Students gather with Elder-in-Residence for an afternoon of storytelling
By: Tessa Adamski
To honour the winter solstice, Elder-in-Residence Paul Guimond lifts his pipe to the spirit of the bear, wishing it a long winter’s rest and thanking it for the courage it’s given people to express their truth.
On Wednesday, Dec. 7, students at Red River College Polytechnic’s Exchange District Campus joined Guimond and musical performer Devin Slippert for a celebration of Aadizooke: Winter Solstice, which included a feast, storytelling, and a musical performance.
According to Guimond, the winter solstice is about self-reflection, breaking and healing negative cycles, and having the freedom to express what is in our minds and hearts through storytelling.
“We all have a story to tell and if we share that story, we educate each other and grow. Sometimes we don’t take enough time to reflect. We’re too busy being angry at what’s not there,” Guimond said.
Guimond said his mother had a beautiful way of storytelling and spreading kindness. She did not attend residential schools, unlike his father who experienced two years of trauma before he was able to run away.
For safety reasons, “a lot of the stories were meant to scare you into staying home all winter. My parents have passed away now, and I’ve never lost a year where I didn’t talk about them,” Guimond said.
Slippert, a first-year student in the Social Innovation and Community Development program, is a singer-songwriter and musician in the band witchy woods.
Slippert performed an hour-long set at the Aadizooke: Winter Solstice event. Slippert said music is a way to process things that are happening in their life and to celebrate coming together.
“It’s so nice to get to play for my peers and my classmates…I take every opportunity I can to perform. It’s my favourite part of being a musician,” Slippert said.

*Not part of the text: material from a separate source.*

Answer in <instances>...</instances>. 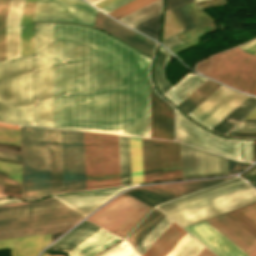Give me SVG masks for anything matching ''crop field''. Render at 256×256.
Wrapping results in <instances>:
<instances>
[{"label": "crop field", "instance_id": "crop-field-15", "mask_svg": "<svg viewBox=\"0 0 256 256\" xmlns=\"http://www.w3.org/2000/svg\"><path fill=\"white\" fill-rule=\"evenodd\" d=\"M184 230L218 256H248L205 221Z\"/></svg>", "mask_w": 256, "mask_h": 256}, {"label": "crop field", "instance_id": "crop-field-27", "mask_svg": "<svg viewBox=\"0 0 256 256\" xmlns=\"http://www.w3.org/2000/svg\"><path fill=\"white\" fill-rule=\"evenodd\" d=\"M205 81L195 74H188L164 95L177 105Z\"/></svg>", "mask_w": 256, "mask_h": 256}, {"label": "crop field", "instance_id": "crop-field-44", "mask_svg": "<svg viewBox=\"0 0 256 256\" xmlns=\"http://www.w3.org/2000/svg\"><path fill=\"white\" fill-rule=\"evenodd\" d=\"M71 227H73V226L62 227V228H53V229H45V230H37V231H30V232H22V233L10 234V235H4V236H0V240L16 238V237H22V236H29V235H38V234L62 232V231L69 230Z\"/></svg>", "mask_w": 256, "mask_h": 256}, {"label": "crop field", "instance_id": "crop-field-68", "mask_svg": "<svg viewBox=\"0 0 256 256\" xmlns=\"http://www.w3.org/2000/svg\"><path fill=\"white\" fill-rule=\"evenodd\" d=\"M256 158V141H253V160Z\"/></svg>", "mask_w": 256, "mask_h": 256}, {"label": "crop field", "instance_id": "crop-field-54", "mask_svg": "<svg viewBox=\"0 0 256 256\" xmlns=\"http://www.w3.org/2000/svg\"><path fill=\"white\" fill-rule=\"evenodd\" d=\"M193 1L194 0H165V3H166V8H170V7L182 5V4L193 2Z\"/></svg>", "mask_w": 256, "mask_h": 256}, {"label": "crop field", "instance_id": "crop-field-41", "mask_svg": "<svg viewBox=\"0 0 256 256\" xmlns=\"http://www.w3.org/2000/svg\"><path fill=\"white\" fill-rule=\"evenodd\" d=\"M152 1H154V0H134L118 9L108 13V15L118 19V18L152 2Z\"/></svg>", "mask_w": 256, "mask_h": 256}, {"label": "crop field", "instance_id": "crop-field-46", "mask_svg": "<svg viewBox=\"0 0 256 256\" xmlns=\"http://www.w3.org/2000/svg\"><path fill=\"white\" fill-rule=\"evenodd\" d=\"M203 247V245L193 238L177 256H196Z\"/></svg>", "mask_w": 256, "mask_h": 256}, {"label": "crop field", "instance_id": "crop-field-4", "mask_svg": "<svg viewBox=\"0 0 256 256\" xmlns=\"http://www.w3.org/2000/svg\"><path fill=\"white\" fill-rule=\"evenodd\" d=\"M26 199L50 194L47 129L21 127Z\"/></svg>", "mask_w": 256, "mask_h": 256}, {"label": "crop field", "instance_id": "crop-field-24", "mask_svg": "<svg viewBox=\"0 0 256 256\" xmlns=\"http://www.w3.org/2000/svg\"><path fill=\"white\" fill-rule=\"evenodd\" d=\"M37 0H25L20 22L21 56L33 54V18Z\"/></svg>", "mask_w": 256, "mask_h": 256}, {"label": "crop field", "instance_id": "crop-field-1", "mask_svg": "<svg viewBox=\"0 0 256 256\" xmlns=\"http://www.w3.org/2000/svg\"><path fill=\"white\" fill-rule=\"evenodd\" d=\"M52 40L55 128L149 137L151 59L80 25L52 23ZM52 40L35 23V59L0 61L1 121L54 128Z\"/></svg>", "mask_w": 256, "mask_h": 256}, {"label": "crop field", "instance_id": "crop-field-20", "mask_svg": "<svg viewBox=\"0 0 256 256\" xmlns=\"http://www.w3.org/2000/svg\"><path fill=\"white\" fill-rule=\"evenodd\" d=\"M51 194L63 192L60 130L48 129Z\"/></svg>", "mask_w": 256, "mask_h": 256}, {"label": "crop field", "instance_id": "crop-field-60", "mask_svg": "<svg viewBox=\"0 0 256 256\" xmlns=\"http://www.w3.org/2000/svg\"><path fill=\"white\" fill-rule=\"evenodd\" d=\"M161 10H162V9H160V10H158V11H156V12H154V13H152V14H150V15H148V16H146V17H144V18H142V19H140V20H138V21H136V22H134V23L128 25V26L132 27V26H134V25H136V24H138V23H140V22H142V21H144V20H146V19H148V18H150V17H152V16H154V15L160 13Z\"/></svg>", "mask_w": 256, "mask_h": 256}, {"label": "crop field", "instance_id": "crop-field-11", "mask_svg": "<svg viewBox=\"0 0 256 256\" xmlns=\"http://www.w3.org/2000/svg\"><path fill=\"white\" fill-rule=\"evenodd\" d=\"M96 9L82 0H38L34 20L77 22L93 26Z\"/></svg>", "mask_w": 256, "mask_h": 256}, {"label": "crop field", "instance_id": "crop-field-14", "mask_svg": "<svg viewBox=\"0 0 256 256\" xmlns=\"http://www.w3.org/2000/svg\"><path fill=\"white\" fill-rule=\"evenodd\" d=\"M150 137L174 140L173 108L163 101L149 82Z\"/></svg>", "mask_w": 256, "mask_h": 256}, {"label": "crop field", "instance_id": "crop-field-21", "mask_svg": "<svg viewBox=\"0 0 256 256\" xmlns=\"http://www.w3.org/2000/svg\"><path fill=\"white\" fill-rule=\"evenodd\" d=\"M162 180L182 178L180 144L160 140Z\"/></svg>", "mask_w": 256, "mask_h": 256}, {"label": "crop field", "instance_id": "crop-field-5", "mask_svg": "<svg viewBox=\"0 0 256 256\" xmlns=\"http://www.w3.org/2000/svg\"><path fill=\"white\" fill-rule=\"evenodd\" d=\"M87 189L120 185L118 136L83 133Z\"/></svg>", "mask_w": 256, "mask_h": 256}, {"label": "crop field", "instance_id": "crop-field-35", "mask_svg": "<svg viewBox=\"0 0 256 256\" xmlns=\"http://www.w3.org/2000/svg\"><path fill=\"white\" fill-rule=\"evenodd\" d=\"M167 217V216H166ZM165 216L158 224L143 238V240L135 247L142 255L146 249L156 240V238L167 228L172 222Z\"/></svg>", "mask_w": 256, "mask_h": 256}, {"label": "crop field", "instance_id": "crop-field-12", "mask_svg": "<svg viewBox=\"0 0 256 256\" xmlns=\"http://www.w3.org/2000/svg\"><path fill=\"white\" fill-rule=\"evenodd\" d=\"M247 97L221 86L188 115L211 129Z\"/></svg>", "mask_w": 256, "mask_h": 256}, {"label": "crop field", "instance_id": "crop-field-37", "mask_svg": "<svg viewBox=\"0 0 256 256\" xmlns=\"http://www.w3.org/2000/svg\"><path fill=\"white\" fill-rule=\"evenodd\" d=\"M185 31L184 27L175 18L169 9L165 10V23L162 40Z\"/></svg>", "mask_w": 256, "mask_h": 256}, {"label": "crop field", "instance_id": "crop-field-59", "mask_svg": "<svg viewBox=\"0 0 256 256\" xmlns=\"http://www.w3.org/2000/svg\"><path fill=\"white\" fill-rule=\"evenodd\" d=\"M0 157L20 161V155L0 152Z\"/></svg>", "mask_w": 256, "mask_h": 256}, {"label": "crop field", "instance_id": "crop-field-8", "mask_svg": "<svg viewBox=\"0 0 256 256\" xmlns=\"http://www.w3.org/2000/svg\"><path fill=\"white\" fill-rule=\"evenodd\" d=\"M99 227L84 221L67 235L63 236L47 250L69 251ZM118 236L100 228L71 251L68 256H94L113 243L120 240Z\"/></svg>", "mask_w": 256, "mask_h": 256}, {"label": "crop field", "instance_id": "crop-field-64", "mask_svg": "<svg viewBox=\"0 0 256 256\" xmlns=\"http://www.w3.org/2000/svg\"><path fill=\"white\" fill-rule=\"evenodd\" d=\"M245 51L249 52V53H252V54H255L256 52V43L253 44L251 47H249L248 49H246Z\"/></svg>", "mask_w": 256, "mask_h": 256}, {"label": "crop field", "instance_id": "crop-field-55", "mask_svg": "<svg viewBox=\"0 0 256 256\" xmlns=\"http://www.w3.org/2000/svg\"><path fill=\"white\" fill-rule=\"evenodd\" d=\"M172 13L176 16V18L181 22V24L185 27L186 30L190 29L185 19L183 18L181 12L178 7L171 9Z\"/></svg>", "mask_w": 256, "mask_h": 256}, {"label": "crop field", "instance_id": "crop-field-76", "mask_svg": "<svg viewBox=\"0 0 256 256\" xmlns=\"http://www.w3.org/2000/svg\"><path fill=\"white\" fill-rule=\"evenodd\" d=\"M1 188H2V185H0V197H7L6 195L1 193Z\"/></svg>", "mask_w": 256, "mask_h": 256}, {"label": "crop field", "instance_id": "crop-field-61", "mask_svg": "<svg viewBox=\"0 0 256 256\" xmlns=\"http://www.w3.org/2000/svg\"><path fill=\"white\" fill-rule=\"evenodd\" d=\"M115 1H117V0H104V1L96 4L95 6H97V7H99L101 9V8L107 6V5H109V4H111V3L115 2Z\"/></svg>", "mask_w": 256, "mask_h": 256}, {"label": "crop field", "instance_id": "crop-field-40", "mask_svg": "<svg viewBox=\"0 0 256 256\" xmlns=\"http://www.w3.org/2000/svg\"><path fill=\"white\" fill-rule=\"evenodd\" d=\"M99 256H138L129 243L124 240Z\"/></svg>", "mask_w": 256, "mask_h": 256}, {"label": "crop field", "instance_id": "crop-field-34", "mask_svg": "<svg viewBox=\"0 0 256 256\" xmlns=\"http://www.w3.org/2000/svg\"><path fill=\"white\" fill-rule=\"evenodd\" d=\"M229 178H231V177H229ZM229 178L164 184V186L184 195V194H187V193L196 191L198 189L213 185L215 183L221 182V181L229 179Z\"/></svg>", "mask_w": 256, "mask_h": 256}, {"label": "crop field", "instance_id": "crop-field-19", "mask_svg": "<svg viewBox=\"0 0 256 256\" xmlns=\"http://www.w3.org/2000/svg\"><path fill=\"white\" fill-rule=\"evenodd\" d=\"M24 0H11L6 21V59L20 56L19 22Z\"/></svg>", "mask_w": 256, "mask_h": 256}, {"label": "crop field", "instance_id": "crop-field-10", "mask_svg": "<svg viewBox=\"0 0 256 256\" xmlns=\"http://www.w3.org/2000/svg\"><path fill=\"white\" fill-rule=\"evenodd\" d=\"M64 192L86 189L82 133L61 130Z\"/></svg>", "mask_w": 256, "mask_h": 256}, {"label": "crop field", "instance_id": "crop-field-69", "mask_svg": "<svg viewBox=\"0 0 256 256\" xmlns=\"http://www.w3.org/2000/svg\"><path fill=\"white\" fill-rule=\"evenodd\" d=\"M248 183L251 184L254 188H256V176L252 178Z\"/></svg>", "mask_w": 256, "mask_h": 256}, {"label": "crop field", "instance_id": "crop-field-63", "mask_svg": "<svg viewBox=\"0 0 256 256\" xmlns=\"http://www.w3.org/2000/svg\"><path fill=\"white\" fill-rule=\"evenodd\" d=\"M0 127H6V128H11V129H17V130H19V126L10 125V124H5V123H0Z\"/></svg>", "mask_w": 256, "mask_h": 256}, {"label": "crop field", "instance_id": "crop-field-45", "mask_svg": "<svg viewBox=\"0 0 256 256\" xmlns=\"http://www.w3.org/2000/svg\"><path fill=\"white\" fill-rule=\"evenodd\" d=\"M0 143L20 145L19 131L0 128Z\"/></svg>", "mask_w": 256, "mask_h": 256}, {"label": "crop field", "instance_id": "crop-field-3", "mask_svg": "<svg viewBox=\"0 0 256 256\" xmlns=\"http://www.w3.org/2000/svg\"><path fill=\"white\" fill-rule=\"evenodd\" d=\"M81 215L55 199L0 206V235L75 225Z\"/></svg>", "mask_w": 256, "mask_h": 256}, {"label": "crop field", "instance_id": "crop-field-62", "mask_svg": "<svg viewBox=\"0 0 256 256\" xmlns=\"http://www.w3.org/2000/svg\"><path fill=\"white\" fill-rule=\"evenodd\" d=\"M197 256H215L213 255L209 250H207L205 247L199 252Z\"/></svg>", "mask_w": 256, "mask_h": 256}, {"label": "crop field", "instance_id": "crop-field-52", "mask_svg": "<svg viewBox=\"0 0 256 256\" xmlns=\"http://www.w3.org/2000/svg\"><path fill=\"white\" fill-rule=\"evenodd\" d=\"M191 5H192L200 23L210 21V20H214L209 15H207V14L201 12V11H198V9L196 8L194 3H192Z\"/></svg>", "mask_w": 256, "mask_h": 256}, {"label": "crop field", "instance_id": "crop-field-36", "mask_svg": "<svg viewBox=\"0 0 256 256\" xmlns=\"http://www.w3.org/2000/svg\"><path fill=\"white\" fill-rule=\"evenodd\" d=\"M160 22H161V13L132 28L158 40Z\"/></svg>", "mask_w": 256, "mask_h": 256}, {"label": "crop field", "instance_id": "crop-field-30", "mask_svg": "<svg viewBox=\"0 0 256 256\" xmlns=\"http://www.w3.org/2000/svg\"><path fill=\"white\" fill-rule=\"evenodd\" d=\"M170 57L171 55L160 47L153 66V76L155 83L162 94H164L172 87V85L165 78V68L169 62Z\"/></svg>", "mask_w": 256, "mask_h": 256}, {"label": "crop field", "instance_id": "crop-field-77", "mask_svg": "<svg viewBox=\"0 0 256 256\" xmlns=\"http://www.w3.org/2000/svg\"><path fill=\"white\" fill-rule=\"evenodd\" d=\"M250 256H256V248L254 249V251L252 252V254Z\"/></svg>", "mask_w": 256, "mask_h": 256}, {"label": "crop field", "instance_id": "crop-field-43", "mask_svg": "<svg viewBox=\"0 0 256 256\" xmlns=\"http://www.w3.org/2000/svg\"><path fill=\"white\" fill-rule=\"evenodd\" d=\"M0 170L9 174L8 178H11L21 183V165L14 163L0 162Z\"/></svg>", "mask_w": 256, "mask_h": 256}, {"label": "crop field", "instance_id": "crop-field-17", "mask_svg": "<svg viewBox=\"0 0 256 256\" xmlns=\"http://www.w3.org/2000/svg\"><path fill=\"white\" fill-rule=\"evenodd\" d=\"M95 27L120 38L121 40L135 47L136 49L144 52L149 56H152L155 45L154 42L126 29L122 25L111 20L100 12H98L97 14Z\"/></svg>", "mask_w": 256, "mask_h": 256}, {"label": "crop field", "instance_id": "crop-field-66", "mask_svg": "<svg viewBox=\"0 0 256 256\" xmlns=\"http://www.w3.org/2000/svg\"><path fill=\"white\" fill-rule=\"evenodd\" d=\"M15 201H20V200H17V199H3V200H0V205L15 202Z\"/></svg>", "mask_w": 256, "mask_h": 256}, {"label": "crop field", "instance_id": "crop-field-72", "mask_svg": "<svg viewBox=\"0 0 256 256\" xmlns=\"http://www.w3.org/2000/svg\"><path fill=\"white\" fill-rule=\"evenodd\" d=\"M246 118H256V109L251 112Z\"/></svg>", "mask_w": 256, "mask_h": 256}, {"label": "crop field", "instance_id": "crop-field-78", "mask_svg": "<svg viewBox=\"0 0 256 256\" xmlns=\"http://www.w3.org/2000/svg\"><path fill=\"white\" fill-rule=\"evenodd\" d=\"M0 178H1V179H8V178L2 177V176H0ZM9 180H10V179H9Z\"/></svg>", "mask_w": 256, "mask_h": 256}, {"label": "crop field", "instance_id": "crop-field-7", "mask_svg": "<svg viewBox=\"0 0 256 256\" xmlns=\"http://www.w3.org/2000/svg\"><path fill=\"white\" fill-rule=\"evenodd\" d=\"M150 209L151 207L123 193L88 219L124 237Z\"/></svg>", "mask_w": 256, "mask_h": 256}, {"label": "crop field", "instance_id": "crop-field-57", "mask_svg": "<svg viewBox=\"0 0 256 256\" xmlns=\"http://www.w3.org/2000/svg\"><path fill=\"white\" fill-rule=\"evenodd\" d=\"M161 43H163L168 49H170L182 42L174 36V37L169 38Z\"/></svg>", "mask_w": 256, "mask_h": 256}, {"label": "crop field", "instance_id": "crop-field-2", "mask_svg": "<svg viewBox=\"0 0 256 256\" xmlns=\"http://www.w3.org/2000/svg\"><path fill=\"white\" fill-rule=\"evenodd\" d=\"M256 201V191L240 178L158 207L186 227Z\"/></svg>", "mask_w": 256, "mask_h": 256}, {"label": "crop field", "instance_id": "crop-field-33", "mask_svg": "<svg viewBox=\"0 0 256 256\" xmlns=\"http://www.w3.org/2000/svg\"><path fill=\"white\" fill-rule=\"evenodd\" d=\"M121 185L131 184L129 137L119 136Z\"/></svg>", "mask_w": 256, "mask_h": 256}, {"label": "crop field", "instance_id": "crop-field-13", "mask_svg": "<svg viewBox=\"0 0 256 256\" xmlns=\"http://www.w3.org/2000/svg\"><path fill=\"white\" fill-rule=\"evenodd\" d=\"M183 178L227 173V158L181 144Z\"/></svg>", "mask_w": 256, "mask_h": 256}, {"label": "crop field", "instance_id": "crop-field-75", "mask_svg": "<svg viewBox=\"0 0 256 256\" xmlns=\"http://www.w3.org/2000/svg\"><path fill=\"white\" fill-rule=\"evenodd\" d=\"M42 256H63V255H50L43 252Z\"/></svg>", "mask_w": 256, "mask_h": 256}, {"label": "crop field", "instance_id": "crop-field-53", "mask_svg": "<svg viewBox=\"0 0 256 256\" xmlns=\"http://www.w3.org/2000/svg\"><path fill=\"white\" fill-rule=\"evenodd\" d=\"M130 1H132V0H119V1H117V2L107 6V7L103 8V9H101V10L106 12V13H108V12H110V11H112V10H114V9H116V8L126 4L128 2H130Z\"/></svg>", "mask_w": 256, "mask_h": 256}, {"label": "crop field", "instance_id": "crop-field-48", "mask_svg": "<svg viewBox=\"0 0 256 256\" xmlns=\"http://www.w3.org/2000/svg\"><path fill=\"white\" fill-rule=\"evenodd\" d=\"M232 130H250L256 131V119H243Z\"/></svg>", "mask_w": 256, "mask_h": 256}, {"label": "crop field", "instance_id": "crop-field-16", "mask_svg": "<svg viewBox=\"0 0 256 256\" xmlns=\"http://www.w3.org/2000/svg\"><path fill=\"white\" fill-rule=\"evenodd\" d=\"M126 188L128 187L56 195L54 197L86 217L111 197L115 196Z\"/></svg>", "mask_w": 256, "mask_h": 256}, {"label": "crop field", "instance_id": "crop-field-67", "mask_svg": "<svg viewBox=\"0 0 256 256\" xmlns=\"http://www.w3.org/2000/svg\"><path fill=\"white\" fill-rule=\"evenodd\" d=\"M0 151H5V152H11V153H17V154H20V151L11 150V149H3V148H0Z\"/></svg>", "mask_w": 256, "mask_h": 256}, {"label": "crop field", "instance_id": "crop-field-39", "mask_svg": "<svg viewBox=\"0 0 256 256\" xmlns=\"http://www.w3.org/2000/svg\"><path fill=\"white\" fill-rule=\"evenodd\" d=\"M10 0H0V60L5 59V21Z\"/></svg>", "mask_w": 256, "mask_h": 256}, {"label": "crop field", "instance_id": "crop-field-79", "mask_svg": "<svg viewBox=\"0 0 256 256\" xmlns=\"http://www.w3.org/2000/svg\"><path fill=\"white\" fill-rule=\"evenodd\" d=\"M255 95H256V90H255V93H254Z\"/></svg>", "mask_w": 256, "mask_h": 256}, {"label": "crop field", "instance_id": "crop-field-74", "mask_svg": "<svg viewBox=\"0 0 256 256\" xmlns=\"http://www.w3.org/2000/svg\"><path fill=\"white\" fill-rule=\"evenodd\" d=\"M90 3H92L93 5L102 1V0H88Z\"/></svg>", "mask_w": 256, "mask_h": 256}, {"label": "crop field", "instance_id": "crop-field-9", "mask_svg": "<svg viewBox=\"0 0 256 256\" xmlns=\"http://www.w3.org/2000/svg\"><path fill=\"white\" fill-rule=\"evenodd\" d=\"M176 139L223 156L241 160L240 140L219 137L193 125L175 110ZM179 141V142H180ZM194 146V147H195Z\"/></svg>", "mask_w": 256, "mask_h": 256}, {"label": "crop field", "instance_id": "crop-field-70", "mask_svg": "<svg viewBox=\"0 0 256 256\" xmlns=\"http://www.w3.org/2000/svg\"><path fill=\"white\" fill-rule=\"evenodd\" d=\"M0 183H7V184L19 185V184H17V183H15V182H13V181H9V180H1V179H0Z\"/></svg>", "mask_w": 256, "mask_h": 256}, {"label": "crop field", "instance_id": "crop-field-65", "mask_svg": "<svg viewBox=\"0 0 256 256\" xmlns=\"http://www.w3.org/2000/svg\"><path fill=\"white\" fill-rule=\"evenodd\" d=\"M9 248L8 240L0 241V249Z\"/></svg>", "mask_w": 256, "mask_h": 256}, {"label": "crop field", "instance_id": "crop-field-23", "mask_svg": "<svg viewBox=\"0 0 256 256\" xmlns=\"http://www.w3.org/2000/svg\"><path fill=\"white\" fill-rule=\"evenodd\" d=\"M186 233L172 222L142 256H165Z\"/></svg>", "mask_w": 256, "mask_h": 256}, {"label": "crop field", "instance_id": "crop-field-25", "mask_svg": "<svg viewBox=\"0 0 256 256\" xmlns=\"http://www.w3.org/2000/svg\"><path fill=\"white\" fill-rule=\"evenodd\" d=\"M125 193L150 206L180 196L161 185L135 188Z\"/></svg>", "mask_w": 256, "mask_h": 256}, {"label": "crop field", "instance_id": "crop-field-50", "mask_svg": "<svg viewBox=\"0 0 256 256\" xmlns=\"http://www.w3.org/2000/svg\"><path fill=\"white\" fill-rule=\"evenodd\" d=\"M238 210L256 224V203Z\"/></svg>", "mask_w": 256, "mask_h": 256}, {"label": "crop field", "instance_id": "crop-field-56", "mask_svg": "<svg viewBox=\"0 0 256 256\" xmlns=\"http://www.w3.org/2000/svg\"><path fill=\"white\" fill-rule=\"evenodd\" d=\"M180 11L182 12L183 16L185 17L187 23L189 24L190 28L194 27V23L190 17V14L185 5L179 6Z\"/></svg>", "mask_w": 256, "mask_h": 256}, {"label": "crop field", "instance_id": "crop-field-22", "mask_svg": "<svg viewBox=\"0 0 256 256\" xmlns=\"http://www.w3.org/2000/svg\"><path fill=\"white\" fill-rule=\"evenodd\" d=\"M144 182L161 180L159 140L142 138Z\"/></svg>", "mask_w": 256, "mask_h": 256}, {"label": "crop field", "instance_id": "crop-field-26", "mask_svg": "<svg viewBox=\"0 0 256 256\" xmlns=\"http://www.w3.org/2000/svg\"><path fill=\"white\" fill-rule=\"evenodd\" d=\"M254 108H256V98L249 96L223 120H221L215 127H213L212 130L221 134H225Z\"/></svg>", "mask_w": 256, "mask_h": 256}, {"label": "crop field", "instance_id": "crop-field-38", "mask_svg": "<svg viewBox=\"0 0 256 256\" xmlns=\"http://www.w3.org/2000/svg\"><path fill=\"white\" fill-rule=\"evenodd\" d=\"M161 7H162V0H156V1L148 4L140 9L118 19V20L127 25V24L161 8Z\"/></svg>", "mask_w": 256, "mask_h": 256}, {"label": "crop field", "instance_id": "crop-field-42", "mask_svg": "<svg viewBox=\"0 0 256 256\" xmlns=\"http://www.w3.org/2000/svg\"><path fill=\"white\" fill-rule=\"evenodd\" d=\"M238 211L235 210L226 213V215H228L230 218H232L234 221H236L238 224H240L243 228H245L247 231H249L256 237V225Z\"/></svg>", "mask_w": 256, "mask_h": 256}, {"label": "crop field", "instance_id": "crop-field-49", "mask_svg": "<svg viewBox=\"0 0 256 256\" xmlns=\"http://www.w3.org/2000/svg\"><path fill=\"white\" fill-rule=\"evenodd\" d=\"M192 238L193 237L187 233L166 256H176Z\"/></svg>", "mask_w": 256, "mask_h": 256}, {"label": "crop field", "instance_id": "crop-field-6", "mask_svg": "<svg viewBox=\"0 0 256 256\" xmlns=\"http://www.w3.org/2000/svg\"><path fill=\"white\" fill-rule=\"evenodd\" d=\"M196 69L230 87L249 93L256 74V57L244 53L238 47L200 62Z\"/></svg>", "mask_w": 256, "mask_h": 256}, {"label": "crop field", "instance_id": "crop-field-71", "mask_svg": "<svg viewBox=\"0 0 256 256\" xmlns=\"http://www.w3.org/2000/svg\"><path fill=\"white\" fill-rule=\"evenodd\" d=\"M255 42H256V40H254V41H252V42H249V43H247V44L241 46V48L244 50V49H246L247 47H249L250 45H252V44L255 43ZM250 47H251V46H250ZM247 49H248V48H247Z\"/></svg>", "mask_w": 256, "mask_h": 256}, {"label": "crop field", "instance_id": "crop-field-18", "mask_svg": "<svg viewBox=\"0 0 256 256\" xmlns=\"http://www.w3.org/2000/svg\"><path fill=\"white\" fill-rule=\"evenodd\" d=\"M211 226L227 237L249 255L256 238L225 214L206 220Z\"/></svg>", "mask_w": 256, "mask_h": 256}, {"label": "crop field", "instance_id": "crop-field-73", "mask_svg": "<svg viewBox=\"0 0 256 256\" xmlns=\"http://www.w3.org/2000/svg\"><path fill=\"white\" fill-rule=\"evenodd\" d=\"M256 88V77H255V80H254V83H253V86H252V89H251V92L250 93H254V90Z\"/></svg>", "mask_w": 256, "mask_h": 256}, {"label": "crop field", "instance_id": "crop-field-58", "mask_svg": "<svg viewBox=\"0 0 256 256\" xmlns=\"http://www.w3.org/2000/svg\"><path fill=\"white\" fill-rule=\"evenodd\" d=\"M227 135L238 137H256V132H229Z\"/></svg>", "mask_w": 256, "mask_h": 256}, {"label": "crop field", "instance_id": "crop-field-28", "mask_svg": "<svg viewBox=\"0 0 256 256\" xmlns=\"http://www.w3.org/2000/svg\"><path fill=\"white\" fill-rule=\"evenodd\" d=\"M42 235L9 240L10 256H36L41 250Z\"/></svg>", "mask_w": 256, "mask_h": 256}, {"label": "crop field", "instance_id": "crop-field-32", "mask_svg": "<svg viewBox=\"0 0 256 256\" xmlns=\"http://www.w3.org/2000/svg\"><path fill=\"white\" fill-rule=\"evenodd\" d=\"M132 184L143 182L141 139L130 137Z\"/></svg>", "mask_w": 256, "mask_h": 256}, {"label": "crop field", "instance_id": "crop-field-29", "mask_svg": "<svg viewBox=\"0 0 256 256\" xmlns=\"http://www.w3.org/2000/svg\"><path fill=\"white\" fill-rule=\"evenodd\" d=\"M219 87L220 85L207 80L177 106L188 114Z\"/></svg>", "mask_w": 256, "mask_h": 256}, {"label": "crop field", "instance_id": "crop-field-31", "mask_svg": "<svg viewBox=\"0 0 256 256\" xmlns=\"http://www.w3.org/2000/svg\"><path fill=\"white\" fill-rule=\"evenodd\" d=\"M163 216L157 209H154L127 237V240L135 247Z\"/></svg>", "mask_w": 256, "mask_h": 256}, {"label": "crop field", "instance_id": "crop-field-51", "mask_svg": "<svg viewBox=\"0 0 256 256\" xmlns=\"http://www.w3.org/2000/svg\"><path fill=\"white\" fill-rule=\"evenodd\" d=\"M244 167H246L245 163L238 162L228 158V173L236 172Z\"/></svg>", "mask_w": 256, "mask_h": 256}, {"label": "crop field", "instance_id": "crop-field-47", "mask_svg": "<svg viewBox=\"0 0 256 256\" xmlns=\"http://www.w3.org/2000/svg\"><path fill=\"white\" fill-rule=\"evenodd\" d=\"M242 161H252V141L241 140Z\"/></svg>", "mask_w": 256, "mask_h": 256}]
</instances>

At the event, Guimond spoke of sitting around a fire during winter and listening to the grandmothers and kokums. He said they told stories of why geese fly in a V formation, why ducks waddle, and how the prairie chickens dance.
Guimond said it’s important for children to hear stories from their Indigenous culture and strengthen their connections with their families.
“There’s not a whole lot of us who can talk about our parents. Some people don’t even know what their parents look like. So how can we tell a story?” Guimond said.
Students can attend the upcoming Aadizooke: Winter Solstice event at 10 a.m. on Wednesday, Dec. 14 at the Notre Dame Campus in room F209.